* _Task goal_: Show, from the entries below, every line in which "direct" appears.

Items from a data source:

┌──

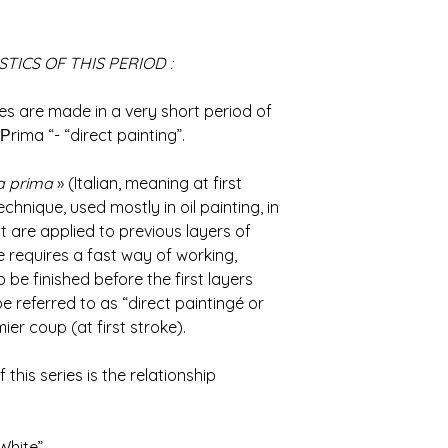
TICS OF THIS PERIOD :
es are made ​​in a very short period of
Рrima “- “direct painting”.
la prima
» (Italian, meaning at first
echnique, used mostly in oil painting, in
t are applied to previous layers of
e requires a fast way of working,
be finished before the first layers
be referred to as “direct paintingé or
er coup (at first stroke).
his series is the relationship
White”.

└──

* _Answer to this exercise_:
Рrima “- “direct painting”.
be referred to as “direct paintingé or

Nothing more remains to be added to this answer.